Je me suis toujours senti différent, dès la maternelle. J’ai tout de suite perçu cette barrière invisible qui se crée avec l’autre. Mais elle reste invisible car je me suis toujours senti bien là ou j’étais, au collège comme au lycée. Je suis même délégué de ma classe. Cette différence ne m’a pas empêché d’avoir des amis. Ma famille me soutient, mes parents me laissent beaucoup d’autonomie et de liberté. Et ils me soutiennent et m’encouragent. C’est formidable.
Depuis que je suis passé à la télé, on me regarde différemment au lycée. Les gens sont admiratifs de ce que je fais. Je n’ai reçu aucune remarque négative de la part de mon entourage, pas de critique dans mon propre camp. Sur les réseaux sociaux, en revanche, je me fais insulter. Mais je prends du recul par rapport à ça. Ça ne m’atteint pas.
Peux-tu nous parler de ton livre ?
Mon livre s’appelle La Nouvelle France : réflexions d’un lycée sur l’avenir. Je l’ai écrit un peu après les attentats du 13 Novembre mais il n’y a pas de lien avec ces événements. Je voulais faire quelque chose d’intemporel. J’ai écris ce livre en un mois et demi. Lorsque j’ai terminé d’écrire, il y a eu la déclaration de vacance du siège n°5 de l’Académie. C’est une coïncidence amusante. Je l’ai fait lire, j’attends les avis et j’espère le faire éditer prochainement.

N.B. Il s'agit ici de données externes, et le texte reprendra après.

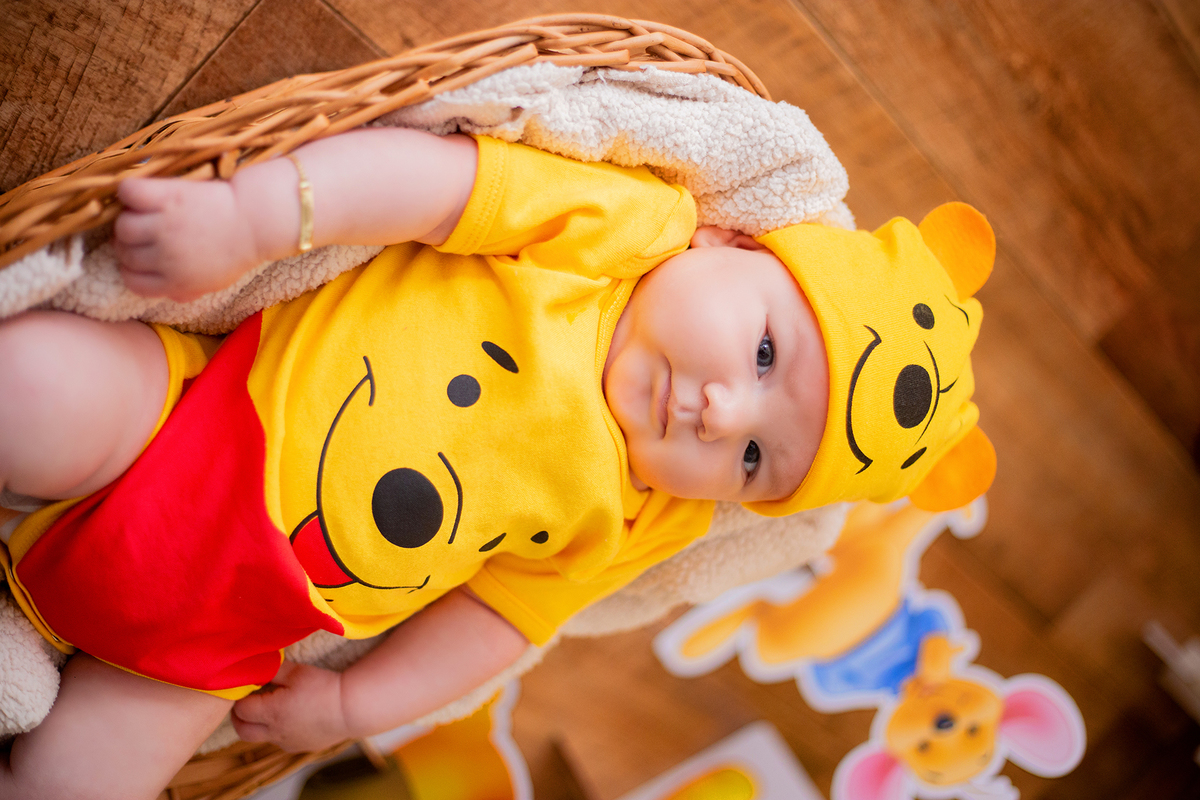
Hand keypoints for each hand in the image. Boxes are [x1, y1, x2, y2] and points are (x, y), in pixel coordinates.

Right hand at [114, 177, 262, 301]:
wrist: (256, 221)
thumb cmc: (236, 251)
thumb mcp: (213, 282)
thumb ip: (186, 291)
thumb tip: (167, 294)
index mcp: (176, 282)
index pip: (131, 281)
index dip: (133, 267)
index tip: (142, 254)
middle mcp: (167, 258)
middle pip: (124, 251)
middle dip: (131, 242)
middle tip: (146, 229)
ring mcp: (165, 227)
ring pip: (123, 225)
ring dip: (130, 217)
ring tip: (147, 212)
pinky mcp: (168, 197)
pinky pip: (128, 193)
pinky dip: (130, 191)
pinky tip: (146, 193)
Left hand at [231, 661, 350, 752]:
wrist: (352, 708)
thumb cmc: (324, 687)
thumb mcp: (296, 672)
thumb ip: (272, 669)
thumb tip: (256, 665)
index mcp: (271, 713)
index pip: (240, 709)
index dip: (240, 697)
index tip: (248, 686)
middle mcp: (275, 733)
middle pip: (243, 731)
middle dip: (239, 717)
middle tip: (245, 703)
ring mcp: (289, 743)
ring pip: (263, 738)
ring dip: (260, 725)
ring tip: (271, 708)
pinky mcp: (303, 747)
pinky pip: (282, 741)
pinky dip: (279, 731)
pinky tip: (292, 717)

Je ne me suis pas présenté à l’Académie pour rien. Il y a beaucoup de travail derrière. Ce livre parle de philosophie, de politique, de religion. Je parle de la nouvelle justice, avec des réformes concrètes. Je parle du culte du “moi”, de la différence entre être et avoir, de la confiance, des projets que chaque individu peut avoir. Je parle aussi de discrimination religieuse ainsi que d’une réforme de la démocratie que l’on pourrait mener.
Ce livre n’apporte pas de solutions. Ce sont simplement des réflexions, les premières pierres pour trouver les bonnes solutions. Ce livre ouvre le chemin à une nouvelle politique qui conduira à une nouvelle France.

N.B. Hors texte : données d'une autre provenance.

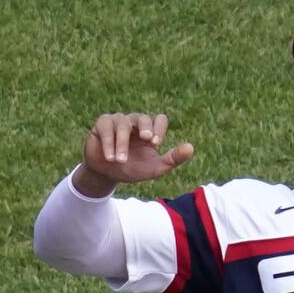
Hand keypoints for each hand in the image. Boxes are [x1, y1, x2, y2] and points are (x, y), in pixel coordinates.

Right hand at [78, 112, 194, 192]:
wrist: (108, 175)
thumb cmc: (133, 169)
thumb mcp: (154, 168)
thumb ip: (172, 159)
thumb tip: (191, 147)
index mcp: (149, 131)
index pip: (159, 119)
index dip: (159, 128)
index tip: (156, 143)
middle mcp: (135, 122)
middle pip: (142, 117)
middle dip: (145, 128)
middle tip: (147, 139)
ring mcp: (118, 121)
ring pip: (123, 125)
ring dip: (122, 145)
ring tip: (121, 161)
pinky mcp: (102, 124)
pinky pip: (107, 128)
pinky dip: (109, 143)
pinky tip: (111, 158)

“On peut sauver les meubles en ayant la volonté d’entreprendre et la volonté de s’aimer pour ce que l’on est”
Quel est ton avis sur l’avenir de notre société ?
Je m’efforce de dire qu’il faut être optimiste et faire confiance à la jeunesse. Cependant, si on n’applique pas concrètement des réformes, si on n’a pas cette volonté d’accepter ce que sont les individus et ce que sont les communautés en France et d’aller de l’avant, la situation va forcément empirer. On peut sauver les meubles en ayant la volonté d’entreprendre et la volonté de s’aimer pour ce que l’on est.

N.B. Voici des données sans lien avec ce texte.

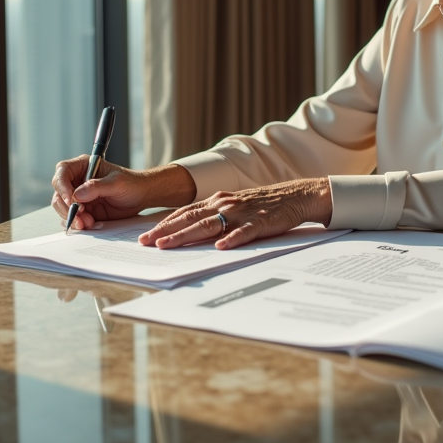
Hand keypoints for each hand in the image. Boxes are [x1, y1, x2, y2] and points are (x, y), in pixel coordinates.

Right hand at [50, 159, 195, 228]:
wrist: (142, 197)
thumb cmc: (131, 183)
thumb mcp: (117, 183)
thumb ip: (97, 187)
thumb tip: (77, 194)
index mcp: (82, 166)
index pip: (62, 172)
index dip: (62, 186)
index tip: (71, 200)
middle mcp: (77, 181)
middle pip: (59, 193)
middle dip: (66, 207)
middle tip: (81, 216)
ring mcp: (79, 197)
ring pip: (63, 208)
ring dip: (72, 218)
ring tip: (88, 222)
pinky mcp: (84, 211)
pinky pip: (72, 218)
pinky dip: (78, 224)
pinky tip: (90, 224)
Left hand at [139, 177, 332, 249]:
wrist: (295, 195)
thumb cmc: (263, 204)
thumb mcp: (234, 206)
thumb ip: (215, 216)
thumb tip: (191, 231)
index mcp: (218, 201)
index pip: (185, 213)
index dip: (164, 224)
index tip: (146, 236)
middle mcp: (225, 204)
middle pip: (191, 218)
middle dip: (166, 231)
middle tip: (147, 243)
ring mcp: (242, 213)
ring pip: (209, 225)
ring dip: (186, 235)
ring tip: (168, 245)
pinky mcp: (260, 222)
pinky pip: (244, 232)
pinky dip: (231, 239)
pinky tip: (220, 247)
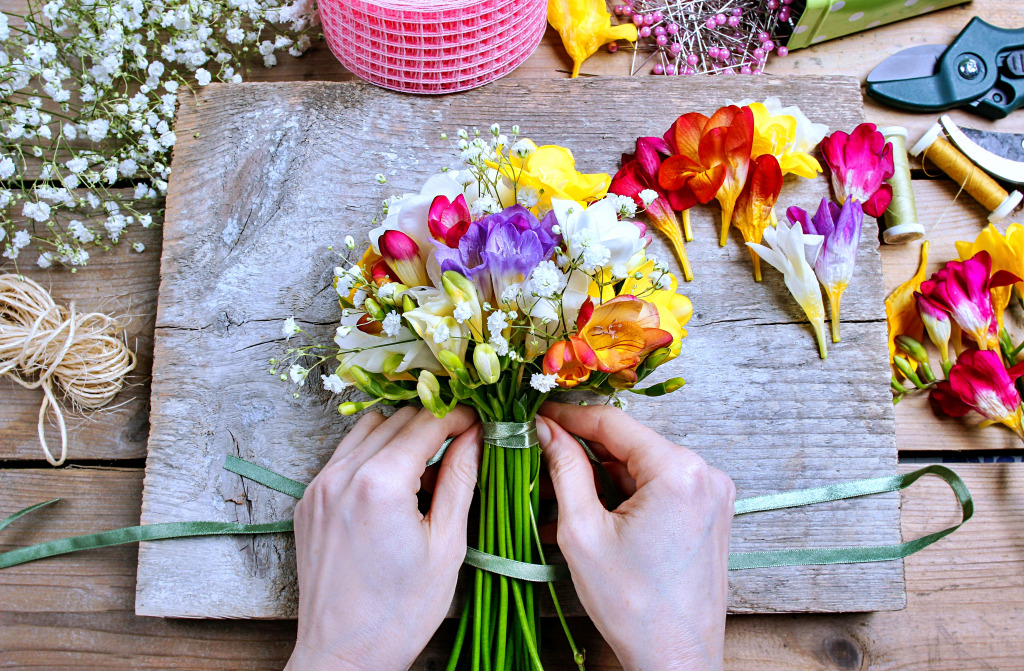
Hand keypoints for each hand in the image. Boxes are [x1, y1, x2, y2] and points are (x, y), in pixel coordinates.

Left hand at [285, 406, 480, 670]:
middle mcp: (342, 475)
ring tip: (427, 465)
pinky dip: (372, 455)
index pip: (426, 422)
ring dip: (400, 434)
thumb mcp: (447, 544)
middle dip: (433, 422)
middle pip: (396, 419)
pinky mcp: (308, 502)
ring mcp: (319, 487)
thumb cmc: (400, 610)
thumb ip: (461, 479)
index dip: (460, 415)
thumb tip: (476, 436)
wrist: (343, 654)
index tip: (480, 421)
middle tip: (462, 441)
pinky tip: (394, 484)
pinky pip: (343, 456)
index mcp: (380, 482)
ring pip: (366, 430)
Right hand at [537, 403, 734, 670]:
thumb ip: (565, 469)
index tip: (539, 415)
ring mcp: (712, 494)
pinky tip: (593, 508)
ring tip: (559, 490)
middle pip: (630, 444)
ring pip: (643, 465)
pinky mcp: (710, 512)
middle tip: (541, 454)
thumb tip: (548, 431)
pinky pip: (660, 486)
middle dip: (584, 449)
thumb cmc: (635, 607)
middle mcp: (705, 474)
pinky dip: (626, 492)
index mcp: (679, 472)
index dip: (569, 416)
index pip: (613, 423)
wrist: (676, 657)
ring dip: (602, 474)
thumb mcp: (583, 532)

J’insiste dans mon livre sur les communautés. Je pense qu’il faut réfléchir à une possible démocratie confessionnelle. Il faut préparer l’avenir en réfléchissant. Il faut réfléchir avant d’agir. La situation globale de la France ne s’améliorera pas tant qu’une réelle volonté de changement ne sera pas en chacun de nous.
Ton message aux autres ados ?
Ne soyez pas un mouton. Soyez plutôt le berger. Il faut croire en quelque chose, c’est une notion importante. Dans la société d’hier on croyait en la religion. Actuellement on ne croit plus en rien, si ce n’est dans la situation de la société française qui ne va cesser de détériorer. Si on ne croit en rien, on ne peut pas avancer ni espérer.